## Extracted information:
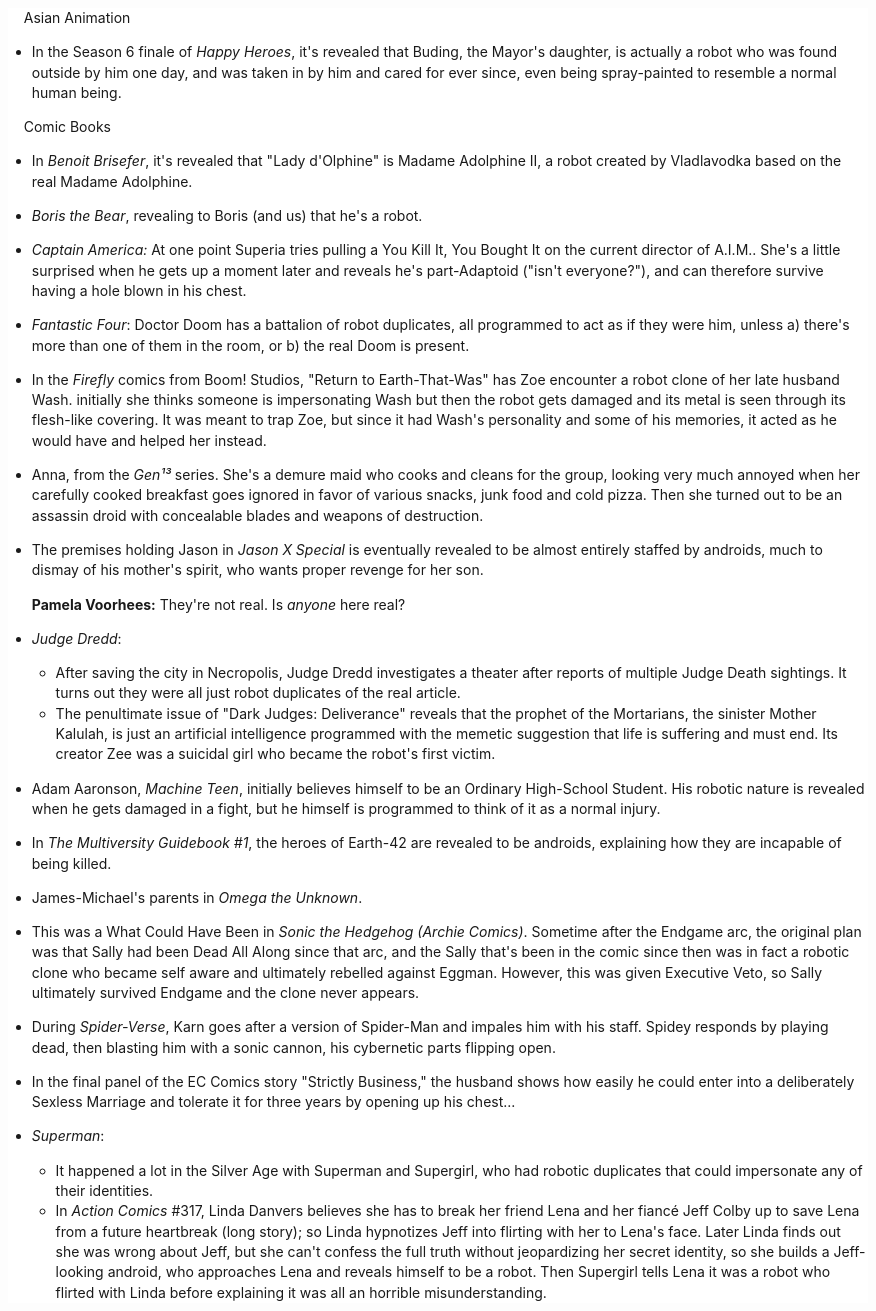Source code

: 
    Asian Animation 

-   In the Season 6 finale of _Happy Heroes_, it's revealed that Buding, the Mayor's daughter, is actually a robot who was found outside by him one day, and was taken in by him and cared for ever since, even being spray-painted to resemble a normal human being.

    Comic Books 

-   In _Benoit Brisefer_, it's revealed that "Lady d'Olphine" is Madame Adolphine II, a robot created by Vladlavodka based on the real Madame Adolphine.
-   _Boris the Bear_, revealing to Boris (and us) that he's a robot.
-   _Captain America:_ At one point Superia tries pulling a You Kill It, You Bought It on the current director of A.I.M.. She's a little surprised when he gets up a moment later and reveals he's part-Adaptoid ("isn't everyone?"), and can therefore survive having a hole blown in his chest.
-   _Fantastic Four_: Doctor Doom has a battalion of robot duplicates, all programmed to act as if they were him, unless a) there's more than one of them in the room, or b) the real Doom is present.
-   In the _Firefly_ comics from Boom! Studios, "Return to Earth-That-Was" has Zoe encounter a robot clone of her late husband Wash. initially she thinks someone is impersonating Wash but then the robot gets damaged and its metal is seen through its flesh-like covering. It was meant to trap Zoe, but since it had Wash's personality and some of his memories, it acted as he would have and helped her instead.
-   Anna, from the _Gen¹³_ series. She's a demure maid who cooks and cleans for the group, looking very much annoyed when her carefully cooked breakfast goes ignored in favor of various snacks, junk food and cold pizza. Then she turned out to be an assassin droid with concealable blades and weapons of destruction.
-   The premises holding Jason in _Jason X Special_ is eventually revealed to be almost entirely staffed by androids, much to dismay of his mother's spirit, who wants proper revenge for her son.
    
    **Pamela Voorhees:** They're not real. Is _anyone_ here real?
    
-   _Judge Dredd_:
    -   After saving the city in Necropolis, Judge Dredd investigates a theater after reports of multiple Judge Death sightings. It turns out they were all just robot duplicates of the real article.
    -   The penultimate issue of "Dark Judges: Deliverance" reveals that the prophet of the Mortarians, the sinister Mother Kalulah, is just an artificial intelligence programmed with the memetic suggestion that life is suffering and must end. Its creator Zee was a suicidal girl who became the robot's first victim.
-   Adam Aaronson, _Machine Teen_, initially believes himself to be an Ordinary High-School Student. His robotic nature is revealed when he gets damaged in a fight, but he himself is programmed to think of it as a normal injury.
-   In _The Multiversity Guidebook #1_, the heroes of Earth-42 are revealed to be androids, explaining how they are incapable of being killed.
-   James-Michael's parents in _Omega the Unknown_.
-   This was a What Could Have Been in _Sonic the Hedgehog (Archie Comics)_. Sometime after the Endgame arc, the original plan was that Sally had been Dead All Along since that arc, and the Sally that's been in the comic since then was in fact a robotic clone who became self aware and ultimately rebelled against Eggman. However, this was given Executive Veto, so Sally ultimately survived Endgame and the clone never appears.
-   During _Spider-Verse_, Karn goes after a version of Spider-Man and impales him with his staff. Spidey responds by playing dead, then blasting him with a sonic cannon, his cybernetic parts flipping open.
-   In the final panel of the EC Comics story "Strictly Business," the husband shows how easily he could enter into a deliberately Sexless Marriage and tolerate it for three years by opening up his chest...
-   _Superman_:
    -   It happened a lot in the Silver Age with Superman and Supergirl, who had robotic duplicates that could impersonate any of their identities.
    -   In _Action Comics_ #317, Linda Danvers believes she has to break her friend Lena and her fiancé Jeff Colby up to save Lena from a future heartbreak (long story); so Linda hypnotizes Jeff into flirting with her to Lena's face. Later Linda finds out she was wrong about Jeff, but she can't confess the full truth without jeopardizing her secret identity, so she builds a Jeff-looking android, who approaches Lena and reveals himself to be a robot. Then Supergirl tells Lena it was a robot who flirted with Linda before explaining it was all an horrible misunderstanding.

## To do:
Each line above with the word "clone" must be returned.

## Result for this exercise:
-   In the _Firefly_ comics from Boom! Studios, "Return to Earth-That-Was" has Zoe encounter a robot clone of her late husband Wash. initially she thinks someone is impersonating Wash but then the robot gets damaged and its metal is seen through its flesh-like covering. It was meant to trap Zoe, but since it had Wash's personality and some of his memories, it acted as he would have and helped her instead.
-   This was a What Could Have Been in _Sonic the Hedgehog (Archie Comics)_. Sometime after the Endgame arc, the original plan was that Sally had been Dead All Along since that arc, and the Sally that's been in the comic since then was in fact a robotic clone who became self aware and ultimately rebelled against Eggman. However, this was given Executive Veto, so Sally ultimately survived Endgame and the clone never appears.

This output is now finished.